_Data provided_
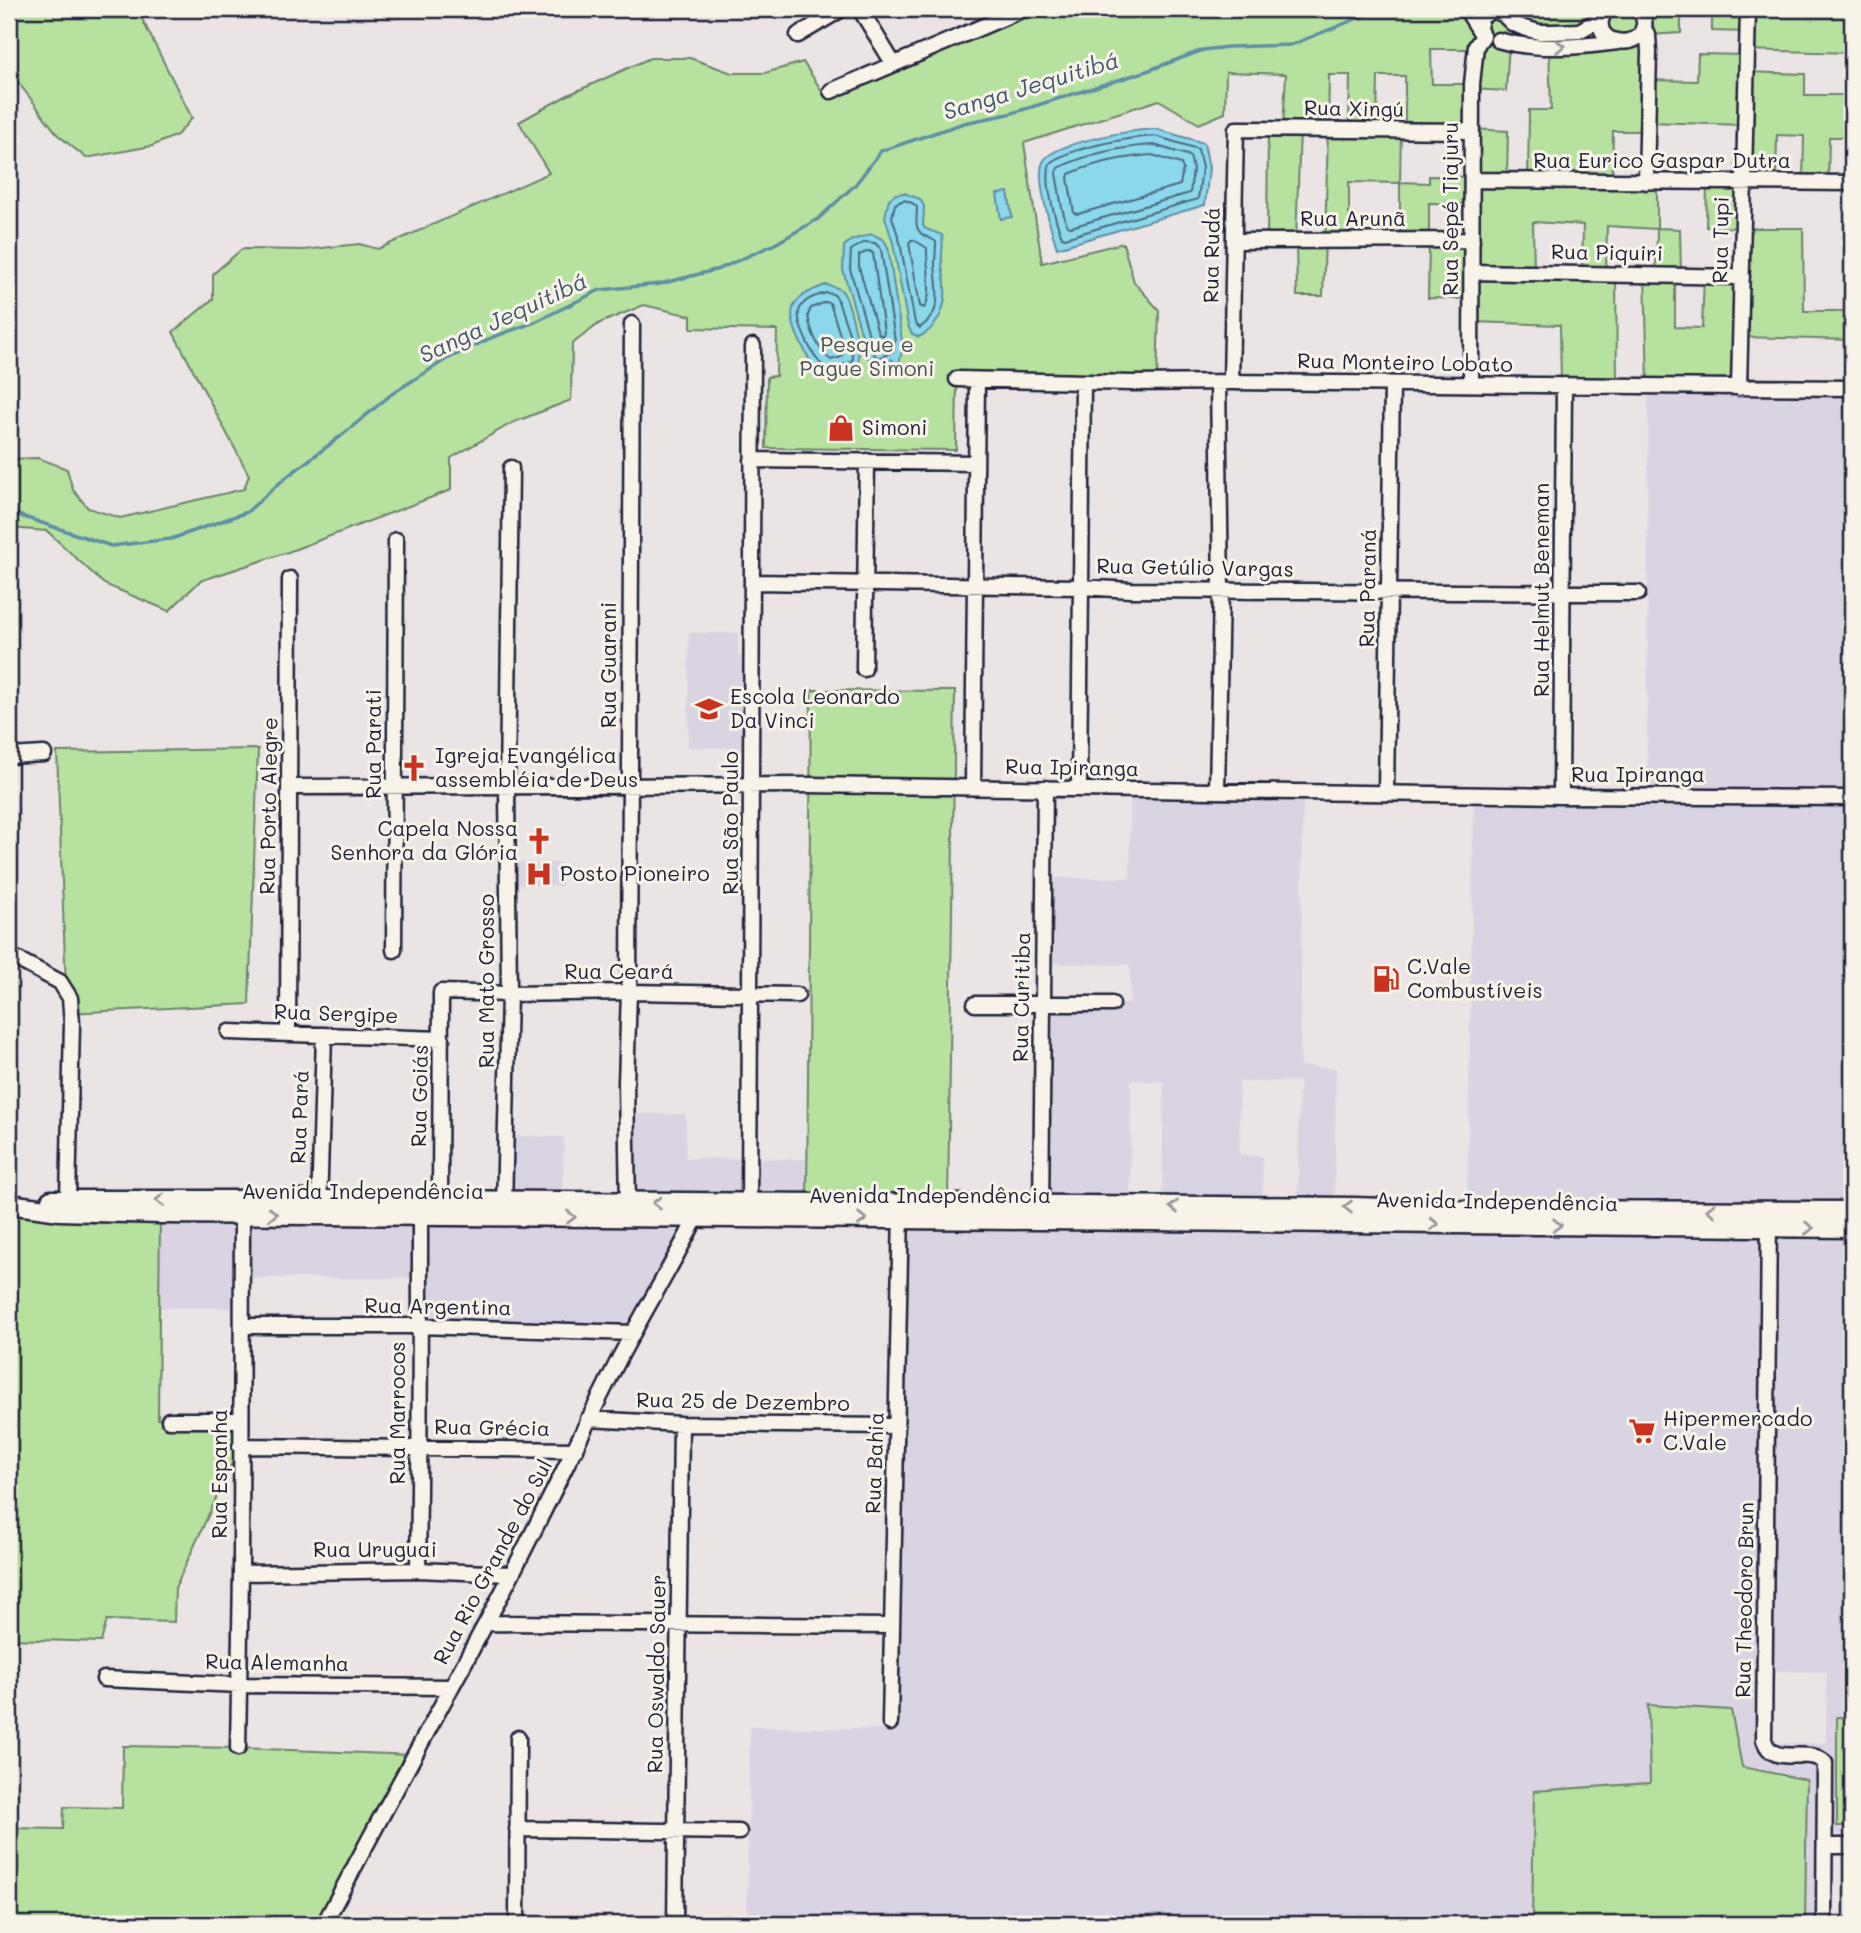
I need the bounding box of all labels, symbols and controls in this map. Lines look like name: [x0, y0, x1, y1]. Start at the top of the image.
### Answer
one-way arrow: [1555, 39, 1566, 54]
water label: Sanga Jequitibá: [939, 44, 1122, 126]
street label: Rua Xingú: [1304, 93, 1404, 122]
street label: Rua Sepé Tiajuru: [1436, 122, 1463, 296]
street label: Rua Eurico Gaspar Dutra: [1533, 146, 1791, 173]
street label: Rua Tupi: [1705, 196, 1734, 284]
street label: Rua Arunã: [1300, 204, 1406, 231]
street label: Rua Rudá: [1196, 207, 1225, 303]
street label: Rua Piquiri: [1551, 237, 1663, 266]
water label: Sanga Jequitibá: [414, 265, 592, 369]
park label: Pesque e Pague Simoni: [800, 330, 934, 381]
street label: Rua Monteiro Lobato: [1297, 346, 1513, 377]
shop icon: Simoni: [826, 413, 856, 443]
place label: Simoni: [862, 413, 928, 440]
street label: Rua Helmut Beneman: [1527, 483, 1554, 697]
street label: Rua Paraná: [1352, 528, 1381, 648]
street label: Rua Getúlio Vargas: [1096, 551, 1294, 582]
street label: Rua Guarani: [594, 602, 621, 728]
place label: Escola Leonardo Da Vinci: [730, 682, 900, 733]
street label: Rua Parati: [359, 689, 386, 799]
school or university icon: Escola Leonardo Da Vinci: [694, 694, 724, 724]
street label: Rua Porto Alegre: [252, 717, 283, 895]
place label: Igreja Evangélica assembléia de Deus: [435, 741, 638, 792]
street label: Rua São Paulo: [716, 751, 743, 895]
street label: Rua Ipiranga: [1005, 752, 1139, 781]
church icon: Igreja Evangélica assembléia de Deus: [399, 753, 429, 783]
street label: Rua Ipiranga: [1571, 760, 1705, 787]
place label: Capela Nossa Senhora da Glória: [330, 814, 518, 865]
church icon: Capela Nossa Senhora da Glória: [524, 826, 554, 856]
hospital icon: Posto Pioneiro: [524, 859, 554, 889]
place label: Posto Pioneiro: [560, 859, 710, 886]
street label: Rua Mato Grosso: [472, 894, 499, 1068]
street label: Rua Curitiba: [1006, 932, 1035, 1062]
place label: C.Vale Combustíveis: [1407, 952, 1543, 1003]
street label: Rua Ceará: [564, 957, 674, 984]
fuel station icon: C.Vale Combustíveis: [1371, 964, 1401, 994]
street label: Rua Sergipe: [273, 997, 399, 1028]
street label: Rua Goiás: [404, 1045, 433, 1147]
street label: Rua Pará: [283, 1069, 314, 1165]
street label: Avenida Independência: [242, 1177, 484, 1204]
street label: Avenida Independência: [809, 1181, 1051, 1208]
street label: Avenida Independência: [1376, 1185, 1618, 1216]
one-way arrow: [154, 1192, 164, 1208]
one-way arrow: [651, 1195, 662, 1210]
one-way arrow: [1168, 1199, 1179, 1215]
one-way arrow: [1342, 1199, 1352, 1215]
one-way arrow: [1705, 1202, 1715, 1218]
one-way arrow: [268, 1206, 278, 1222]
one-way arrow: [567, 1209, 577, 1225]
one-way arrow: [857, 1211, 868, 1226]
one-way arrow: [1429, 1216, 1440, 1232]
one-way arrow: [1552, 1217, 1563, 1233]
one-way arrow: [1804, 1220, 1815, 1236]
street label: Rua Argentina: [364, 1291, 512, 1320]
street label: Rua Marrocos: [383, 1341, 410, 1485]
street label: Rua 25 de Dezembro: [636, 1385, 850, 1416]
place label: Hipermercado C.Vale: [1663, 1404, 1812, 1455]
street label: Rua Espanha: [205, 1409, 232, 1539]
street label: Rua Bahia: [858, 1411, 889, 1515]
street label: Rua Grécia: [434, 1412, 550, 1441]
supermarket icon: Hipermercado C.Vale: [1627, 1416, 1657, 1446]
street label: Rua Rio Grande do Sul: [426, 1454, 557, 1669]
street label: Rua Theodoro Brun: [1728, 1502, 1759, 1698]
street label: Rua Uruguai: [313, 1535, 437, 1562]
street label: Rua Oswaldo Sauer: [640, 1574, 671, 1774]
street label: Rua Alemanha: [205, 1647, 349, 1676]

_Task item_
Give the data again exactly as written, with all pictures left out.

_Exercise answer_
I need the bounding box of all labels, symbols and controls in this map. Lines look like name: [x0, y0, x1, y1]. Start at the top of the image.
### Answer
one-way arrow: [1555, 39, 1566, 54]
water label: Sanga Jequitibá: [939, 44, 1122, 126]
street label: Rua Xingú: [1304, 93, 1404, 122]
street label: Rua Sepé Tiajuru: [1436, 122, 1463, 296]
street label: Rua Eurico Gaspar Dutra: [1533, 146, 1791, 173]
street label: Rua Tupi: [1705, 196, 1734, 284]
street label: Rua Arunã: [1300, 204, 1406, 231]
street label: Rua Rudá: [1196, 207, 1225, 303]
street label: Rua Piquiri: [1551, 237, 1663, 266]
water label: Sanga Jequitibá: [414, 265, 592, 369]
park label: Pesque e Pague Simoni: [800, 330, 934, 381]
street label: Rua Monteiro Lobato: [1297, 346, 1513, 377]
shop icon: Simoni: [826, 413, 856, 443]
place label: Simoni: [862, 413, 928, 440]
street label: Rua Helmut Beneman: [1527, 483, 1554, 697]
street label: Rua Paraná: [1352, 528, 1381, 648]
street label: Rua Getúlio Vargas: [1096, 551, 1294, 582]
street label: Rua Guarani: [594, 602, 621, 728]
place label: Escola Leonardo Da Vinci: [730, 682, 900, 733]
street label: Rua Parati: [359, 689, 386, 799]
school or university icon: Escola Leonardo Da Vinci: [694, 694, 724, 724]
street label: Rua Porto Alegre: [252, 717, 283, 895]
place label: Igreja Evangélica assembléia de Deus: [435, 741, 638, 792]
street label: Rua São Paulo: [716, 751, 743, 895]
street label: Rua Ipiranga: [1005, 752, 1139, 781]
church icon: Igreja Evangélica assembléia de Deus: [399, 753, 429, 783]
street label: Rua Ipiranga: [1571, 760, 1705, 787]
place label: Capela Nossa Senhora da Glória: [330, 814, 518, 865]
church icon: Capela Nossa Senhora da Glória: [524, 826, 554, 856]
hospital icon: Posto Pioneiro: [524, 859, 554, 889]
place label: Posto Pioneiro: [560, 859, 710, 886]
street label: Rua Mato Grosso: [472, 894, 499, 1068]
street label: Rua Curitiba: [1006, 932, 1035, 1062]
place label: C.Vale Combustíveis: [1407, 952, 1543, 1003]
street label: Rua Ceará: [564, 957, 674, 984]
fuel station icon: C.Vale Combustíveis: [1371, 964, 1401, 994]
street label: Rua Sergipe: [273, 997, 399, 1028]
street label: Rua Goiás: [404, 1045, 433, 1147]
street label: Rua Pará: [283, 1069, 314, 1165]
street label: Avenida Independência: [242, 1177, 484, 1204]
street label: Avenida Independência: [809, 1181, 1051, 1208]
street label: Avenida Independência: [1376, 1185, 1618, 1216]
one-way arrow: [154, 1192, 164, 1208]
one-way arrow: [651, 1195, 662, 1210]
one-way arrow: [1168, 1199, 1179, 1215]
one-way arrow: [1342, 1199, 1352, 1215]
one-way arrow: [1705, 1202, 1715, 1218]
one-way arrow: [268, 1206, 278, 1222]
one-way arrow: [567, 1209, 577, 1225]
one-way arrow: [857, 1211, 868, 1226]
one-way arrow: [1429, 1216, 1440, 1232]
one-way arrow: [1552, 1217, 1563, 1233]
one-way arrow: [1804, 1220, 1815, 1236]
street label: Rua Argentina: [364, 1291, 512, 1320]
street label: Rua Marrocos: [383, 1341, 410, 1485]
street label: Rua 25 de Dezembro: [636, 1385, 850, 1416]
place label: Hipermercado C.Vale: [1663, 1404, 1812, 1455]
street label: Rua Espanha: [205, 1409, 232, 1539]
street label: Rua Bahia: [858, 1411, 889, 1515]
street label: Rua Grécia: [434, 1412, 550, 1441]
supermarket icon: Hipermercado C.Vale: [1627, 1416, 1657, 1446]
street label: Rua Rio Grande do Sul: [426, 1454, 557, 1669]
street label: Rua Theodoro Brun: [1728, 1502, 1759, 1698]
street label: Rua Uruguai: [313, 1535, 437, 1562]
street label: Rua Oswaldo Sauer: [640, 1574, 671, 1774]
street label: Rua Alemanha: [205, 1647, 349, 1676]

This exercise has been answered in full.